Contacts come in three varieties: information contacts, influence contacts, and skill contacts.
Information contacts are useful for what they know. They’re the ones who hear all the rumors – and they can discern which ones are true. Some just have an uncanny sense of what’s going on in their neighbourhood or town, such as the grumpy bartender, the talkative fruit merchant, and the watch captain who has seen it all. Other information contacts have more focused interests, such as the army sergeant who knowns all about troop movements, the fence who is privy to every major theft in the city, or the scribe assigned to write down every utterance of the high cleric-prophets.
Influence contacts are useful because of who they know or who they are associated with. While a player can’t define the queen as his character’s contact, he can define one of her chambermaids as a contact. The maid doesn’t have a broad store of information, and she doesn’t have any skills the PCs might need. But she might be able to put in a good word with the queen, and she can certainly make introductions between the PC and the rest of the queen’s domestic staff. The purpose of an influence contact is to enable and smooth talks with more important, but less friendly, NPCs.
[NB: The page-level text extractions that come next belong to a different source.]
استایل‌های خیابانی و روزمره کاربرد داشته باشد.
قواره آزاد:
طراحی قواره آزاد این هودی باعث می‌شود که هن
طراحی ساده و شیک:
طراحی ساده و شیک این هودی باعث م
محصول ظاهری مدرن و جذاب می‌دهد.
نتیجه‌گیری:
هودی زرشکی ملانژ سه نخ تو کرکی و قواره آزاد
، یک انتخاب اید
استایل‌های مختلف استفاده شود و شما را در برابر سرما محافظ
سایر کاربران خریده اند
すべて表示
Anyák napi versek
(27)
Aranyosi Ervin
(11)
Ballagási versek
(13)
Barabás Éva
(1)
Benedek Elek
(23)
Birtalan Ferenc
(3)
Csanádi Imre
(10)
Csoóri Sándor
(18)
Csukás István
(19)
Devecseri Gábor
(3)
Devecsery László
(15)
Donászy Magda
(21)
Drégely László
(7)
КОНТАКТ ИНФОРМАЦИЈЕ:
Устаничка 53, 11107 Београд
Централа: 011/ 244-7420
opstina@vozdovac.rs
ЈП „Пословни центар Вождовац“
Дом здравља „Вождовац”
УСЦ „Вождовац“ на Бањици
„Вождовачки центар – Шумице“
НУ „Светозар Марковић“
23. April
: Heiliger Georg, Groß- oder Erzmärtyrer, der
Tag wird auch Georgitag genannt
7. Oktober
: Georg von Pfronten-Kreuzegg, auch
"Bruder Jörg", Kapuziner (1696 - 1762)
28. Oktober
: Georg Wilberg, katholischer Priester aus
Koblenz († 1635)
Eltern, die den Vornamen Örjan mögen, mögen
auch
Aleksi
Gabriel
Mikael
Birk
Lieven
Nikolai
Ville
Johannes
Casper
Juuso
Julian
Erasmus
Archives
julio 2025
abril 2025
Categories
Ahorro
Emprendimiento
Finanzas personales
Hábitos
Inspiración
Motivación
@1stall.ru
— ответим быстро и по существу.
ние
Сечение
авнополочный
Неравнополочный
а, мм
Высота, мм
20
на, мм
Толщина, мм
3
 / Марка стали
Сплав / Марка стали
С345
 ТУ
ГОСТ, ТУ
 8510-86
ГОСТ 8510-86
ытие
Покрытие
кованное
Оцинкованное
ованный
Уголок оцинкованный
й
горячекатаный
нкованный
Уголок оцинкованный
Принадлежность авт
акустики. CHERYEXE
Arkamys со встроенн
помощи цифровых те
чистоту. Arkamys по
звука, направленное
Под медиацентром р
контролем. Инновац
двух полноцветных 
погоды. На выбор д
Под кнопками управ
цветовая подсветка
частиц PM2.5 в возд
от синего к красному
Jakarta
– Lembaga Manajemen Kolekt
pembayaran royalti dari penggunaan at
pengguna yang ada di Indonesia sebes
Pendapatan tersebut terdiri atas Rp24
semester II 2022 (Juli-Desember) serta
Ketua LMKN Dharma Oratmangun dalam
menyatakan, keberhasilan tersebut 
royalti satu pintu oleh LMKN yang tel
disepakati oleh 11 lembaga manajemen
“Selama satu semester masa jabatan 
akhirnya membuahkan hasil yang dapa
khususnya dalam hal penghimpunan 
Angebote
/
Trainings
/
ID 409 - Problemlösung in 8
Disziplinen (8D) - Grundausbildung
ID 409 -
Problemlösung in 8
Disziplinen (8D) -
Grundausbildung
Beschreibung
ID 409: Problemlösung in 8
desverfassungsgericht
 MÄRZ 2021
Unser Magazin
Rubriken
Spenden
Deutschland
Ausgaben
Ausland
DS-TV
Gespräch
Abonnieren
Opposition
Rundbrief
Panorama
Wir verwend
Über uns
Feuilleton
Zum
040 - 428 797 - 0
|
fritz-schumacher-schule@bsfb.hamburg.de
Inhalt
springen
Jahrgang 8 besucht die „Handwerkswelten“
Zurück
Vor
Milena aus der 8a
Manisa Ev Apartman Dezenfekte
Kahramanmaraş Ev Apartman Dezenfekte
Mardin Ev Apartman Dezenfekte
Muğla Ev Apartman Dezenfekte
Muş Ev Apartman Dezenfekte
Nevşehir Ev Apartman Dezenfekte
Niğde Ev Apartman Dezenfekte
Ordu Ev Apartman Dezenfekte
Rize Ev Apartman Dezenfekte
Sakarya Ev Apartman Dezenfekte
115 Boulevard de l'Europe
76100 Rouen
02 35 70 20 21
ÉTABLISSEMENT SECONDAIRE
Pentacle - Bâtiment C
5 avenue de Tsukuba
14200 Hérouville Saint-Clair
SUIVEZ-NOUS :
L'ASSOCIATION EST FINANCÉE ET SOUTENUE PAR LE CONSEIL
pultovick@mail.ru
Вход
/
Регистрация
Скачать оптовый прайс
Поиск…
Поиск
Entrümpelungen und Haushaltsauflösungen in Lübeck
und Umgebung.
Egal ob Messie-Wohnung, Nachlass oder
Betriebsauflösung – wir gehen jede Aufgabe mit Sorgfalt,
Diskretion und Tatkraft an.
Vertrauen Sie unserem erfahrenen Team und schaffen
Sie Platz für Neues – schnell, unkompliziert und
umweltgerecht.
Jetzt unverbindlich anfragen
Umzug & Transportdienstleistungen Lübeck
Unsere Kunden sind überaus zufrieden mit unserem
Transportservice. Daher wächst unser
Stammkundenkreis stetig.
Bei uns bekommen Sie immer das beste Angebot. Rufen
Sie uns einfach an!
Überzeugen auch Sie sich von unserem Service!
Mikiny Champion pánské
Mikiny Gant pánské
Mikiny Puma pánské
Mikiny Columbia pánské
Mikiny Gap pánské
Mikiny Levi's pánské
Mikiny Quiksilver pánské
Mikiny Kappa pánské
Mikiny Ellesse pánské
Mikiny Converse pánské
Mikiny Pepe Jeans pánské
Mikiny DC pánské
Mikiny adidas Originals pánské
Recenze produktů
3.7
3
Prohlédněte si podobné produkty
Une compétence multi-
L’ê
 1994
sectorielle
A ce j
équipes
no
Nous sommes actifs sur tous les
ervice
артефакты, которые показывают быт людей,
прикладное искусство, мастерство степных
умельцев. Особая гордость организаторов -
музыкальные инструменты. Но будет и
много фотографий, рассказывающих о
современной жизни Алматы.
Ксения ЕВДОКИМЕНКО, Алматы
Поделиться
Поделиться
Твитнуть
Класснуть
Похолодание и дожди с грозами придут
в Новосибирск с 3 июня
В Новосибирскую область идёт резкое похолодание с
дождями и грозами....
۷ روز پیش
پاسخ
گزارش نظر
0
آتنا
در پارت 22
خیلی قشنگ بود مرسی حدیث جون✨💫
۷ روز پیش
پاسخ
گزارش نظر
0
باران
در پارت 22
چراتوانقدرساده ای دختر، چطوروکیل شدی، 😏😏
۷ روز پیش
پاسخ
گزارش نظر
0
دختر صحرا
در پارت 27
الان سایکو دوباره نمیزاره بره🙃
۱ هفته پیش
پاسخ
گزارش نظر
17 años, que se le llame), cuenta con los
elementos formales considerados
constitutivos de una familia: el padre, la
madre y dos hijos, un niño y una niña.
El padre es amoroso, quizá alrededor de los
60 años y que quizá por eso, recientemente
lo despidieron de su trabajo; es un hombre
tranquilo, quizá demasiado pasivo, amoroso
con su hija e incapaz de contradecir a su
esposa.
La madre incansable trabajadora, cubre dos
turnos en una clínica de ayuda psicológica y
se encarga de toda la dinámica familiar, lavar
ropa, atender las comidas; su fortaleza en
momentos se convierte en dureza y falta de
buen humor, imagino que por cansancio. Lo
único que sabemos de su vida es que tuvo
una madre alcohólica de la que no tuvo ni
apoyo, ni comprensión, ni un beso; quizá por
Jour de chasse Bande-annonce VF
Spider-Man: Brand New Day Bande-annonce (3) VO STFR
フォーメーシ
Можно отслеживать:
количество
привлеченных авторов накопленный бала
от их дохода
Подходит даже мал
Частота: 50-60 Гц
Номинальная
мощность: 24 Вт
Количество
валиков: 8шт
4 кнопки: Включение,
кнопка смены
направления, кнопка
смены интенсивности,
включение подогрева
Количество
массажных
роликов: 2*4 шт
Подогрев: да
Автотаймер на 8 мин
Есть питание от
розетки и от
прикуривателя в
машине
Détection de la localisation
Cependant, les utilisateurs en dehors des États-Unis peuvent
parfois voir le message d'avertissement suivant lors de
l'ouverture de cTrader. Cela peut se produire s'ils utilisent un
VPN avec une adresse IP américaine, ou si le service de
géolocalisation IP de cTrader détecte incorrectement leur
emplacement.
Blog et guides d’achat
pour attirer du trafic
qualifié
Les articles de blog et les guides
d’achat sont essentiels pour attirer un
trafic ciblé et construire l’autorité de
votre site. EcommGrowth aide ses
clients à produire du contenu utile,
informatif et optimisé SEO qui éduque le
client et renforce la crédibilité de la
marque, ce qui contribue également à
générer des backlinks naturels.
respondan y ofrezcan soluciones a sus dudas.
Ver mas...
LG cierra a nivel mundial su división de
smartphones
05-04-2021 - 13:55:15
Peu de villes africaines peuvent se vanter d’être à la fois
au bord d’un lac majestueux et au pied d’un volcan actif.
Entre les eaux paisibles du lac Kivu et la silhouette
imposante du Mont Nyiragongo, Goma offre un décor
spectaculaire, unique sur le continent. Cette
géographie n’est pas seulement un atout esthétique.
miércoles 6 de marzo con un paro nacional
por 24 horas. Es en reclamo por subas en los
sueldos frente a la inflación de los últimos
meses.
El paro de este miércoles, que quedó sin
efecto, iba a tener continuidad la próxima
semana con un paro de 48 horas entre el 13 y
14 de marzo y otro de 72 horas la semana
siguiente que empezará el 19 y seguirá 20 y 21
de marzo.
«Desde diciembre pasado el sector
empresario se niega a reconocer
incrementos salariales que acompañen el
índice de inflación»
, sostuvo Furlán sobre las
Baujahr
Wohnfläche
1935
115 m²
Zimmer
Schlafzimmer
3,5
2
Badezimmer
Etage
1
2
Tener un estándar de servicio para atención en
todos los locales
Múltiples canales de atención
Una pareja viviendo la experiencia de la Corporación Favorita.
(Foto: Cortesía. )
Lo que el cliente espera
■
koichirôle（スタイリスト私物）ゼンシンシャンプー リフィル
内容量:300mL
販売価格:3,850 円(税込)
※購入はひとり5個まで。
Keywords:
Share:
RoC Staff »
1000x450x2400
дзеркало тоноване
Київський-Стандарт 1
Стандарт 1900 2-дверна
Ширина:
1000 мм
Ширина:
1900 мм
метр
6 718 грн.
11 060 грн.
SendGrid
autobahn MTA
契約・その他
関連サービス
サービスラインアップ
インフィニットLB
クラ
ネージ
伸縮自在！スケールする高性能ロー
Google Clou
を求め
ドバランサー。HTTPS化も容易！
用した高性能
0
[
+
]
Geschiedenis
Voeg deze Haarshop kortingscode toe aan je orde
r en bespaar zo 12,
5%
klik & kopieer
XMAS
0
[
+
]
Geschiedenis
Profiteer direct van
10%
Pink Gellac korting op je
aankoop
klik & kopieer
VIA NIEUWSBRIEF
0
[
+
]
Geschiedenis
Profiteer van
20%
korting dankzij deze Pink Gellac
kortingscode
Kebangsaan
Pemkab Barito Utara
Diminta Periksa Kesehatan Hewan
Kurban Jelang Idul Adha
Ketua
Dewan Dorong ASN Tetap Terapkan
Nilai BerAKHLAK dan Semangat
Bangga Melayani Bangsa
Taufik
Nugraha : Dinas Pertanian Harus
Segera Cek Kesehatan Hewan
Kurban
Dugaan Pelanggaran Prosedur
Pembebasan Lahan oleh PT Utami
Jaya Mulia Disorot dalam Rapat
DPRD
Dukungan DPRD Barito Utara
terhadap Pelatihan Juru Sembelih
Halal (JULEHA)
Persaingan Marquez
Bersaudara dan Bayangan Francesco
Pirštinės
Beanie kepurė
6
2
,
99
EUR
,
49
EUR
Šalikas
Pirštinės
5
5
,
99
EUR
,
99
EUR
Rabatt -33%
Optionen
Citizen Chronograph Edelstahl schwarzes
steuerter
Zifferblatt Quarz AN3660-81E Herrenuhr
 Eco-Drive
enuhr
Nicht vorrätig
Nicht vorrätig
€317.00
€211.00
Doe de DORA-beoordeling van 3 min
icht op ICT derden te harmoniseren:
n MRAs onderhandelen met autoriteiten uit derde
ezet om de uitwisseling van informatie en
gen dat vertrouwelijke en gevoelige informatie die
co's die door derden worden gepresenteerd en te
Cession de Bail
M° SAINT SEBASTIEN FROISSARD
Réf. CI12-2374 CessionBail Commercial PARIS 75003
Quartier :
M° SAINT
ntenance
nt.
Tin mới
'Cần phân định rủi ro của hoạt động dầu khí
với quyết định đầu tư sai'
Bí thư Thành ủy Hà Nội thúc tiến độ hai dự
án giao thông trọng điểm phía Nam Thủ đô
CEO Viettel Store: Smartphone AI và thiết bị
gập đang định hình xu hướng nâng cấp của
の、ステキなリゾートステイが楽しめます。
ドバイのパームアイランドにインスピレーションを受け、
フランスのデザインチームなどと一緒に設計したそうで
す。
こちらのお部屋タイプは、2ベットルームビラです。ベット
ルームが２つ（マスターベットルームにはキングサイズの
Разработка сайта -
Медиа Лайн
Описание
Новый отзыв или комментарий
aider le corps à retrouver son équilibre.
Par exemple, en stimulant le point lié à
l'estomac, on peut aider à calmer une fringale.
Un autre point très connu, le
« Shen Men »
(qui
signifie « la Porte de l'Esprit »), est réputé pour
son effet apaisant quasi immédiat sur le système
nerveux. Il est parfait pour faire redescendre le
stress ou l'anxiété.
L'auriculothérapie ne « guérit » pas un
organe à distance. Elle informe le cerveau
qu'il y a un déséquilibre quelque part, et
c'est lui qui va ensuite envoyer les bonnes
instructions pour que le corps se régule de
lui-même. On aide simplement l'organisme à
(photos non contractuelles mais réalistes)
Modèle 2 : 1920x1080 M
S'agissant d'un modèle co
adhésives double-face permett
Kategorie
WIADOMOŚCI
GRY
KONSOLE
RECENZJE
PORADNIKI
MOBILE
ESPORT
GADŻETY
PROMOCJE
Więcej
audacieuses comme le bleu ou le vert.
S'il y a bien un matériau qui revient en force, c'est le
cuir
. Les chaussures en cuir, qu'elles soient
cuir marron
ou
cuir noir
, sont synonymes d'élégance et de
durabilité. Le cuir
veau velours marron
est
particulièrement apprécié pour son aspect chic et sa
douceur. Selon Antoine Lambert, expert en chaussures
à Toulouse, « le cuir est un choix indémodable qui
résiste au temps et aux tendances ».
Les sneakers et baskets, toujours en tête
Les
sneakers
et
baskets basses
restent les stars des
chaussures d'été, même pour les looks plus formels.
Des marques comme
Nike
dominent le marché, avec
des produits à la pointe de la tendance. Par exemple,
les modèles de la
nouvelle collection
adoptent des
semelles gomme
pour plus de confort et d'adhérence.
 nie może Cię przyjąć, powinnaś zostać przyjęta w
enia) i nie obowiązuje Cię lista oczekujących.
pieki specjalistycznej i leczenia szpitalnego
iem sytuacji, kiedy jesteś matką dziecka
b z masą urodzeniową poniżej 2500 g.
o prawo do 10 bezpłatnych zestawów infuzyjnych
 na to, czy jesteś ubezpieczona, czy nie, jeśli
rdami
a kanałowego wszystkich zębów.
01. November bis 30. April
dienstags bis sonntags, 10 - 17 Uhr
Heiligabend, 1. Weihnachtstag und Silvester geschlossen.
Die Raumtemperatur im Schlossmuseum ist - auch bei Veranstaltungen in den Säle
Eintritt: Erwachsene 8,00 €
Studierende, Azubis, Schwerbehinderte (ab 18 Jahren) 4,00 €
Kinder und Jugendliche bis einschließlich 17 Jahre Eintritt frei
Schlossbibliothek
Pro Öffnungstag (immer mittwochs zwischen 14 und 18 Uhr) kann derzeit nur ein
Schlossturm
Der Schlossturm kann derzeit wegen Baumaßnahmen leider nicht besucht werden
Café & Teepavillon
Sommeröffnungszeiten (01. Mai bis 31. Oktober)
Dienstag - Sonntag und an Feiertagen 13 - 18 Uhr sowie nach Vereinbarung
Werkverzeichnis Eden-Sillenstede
Skill contacts are useful for what they do. Some skills – especially categories of Craft, Profession, and Knowledge – are rarely possessed by PCs. Skill contacts have those skills in abundance, so they’re useful when characters need a smith to repair a lance, an honest broker to appraise a giant pearl, or a herald who can identify the helmed knight displaying a two-headed wyvern on her standard. A special category of the skill contact is the linguist, who can tell you what “Bree-Yark!” means in Goblin.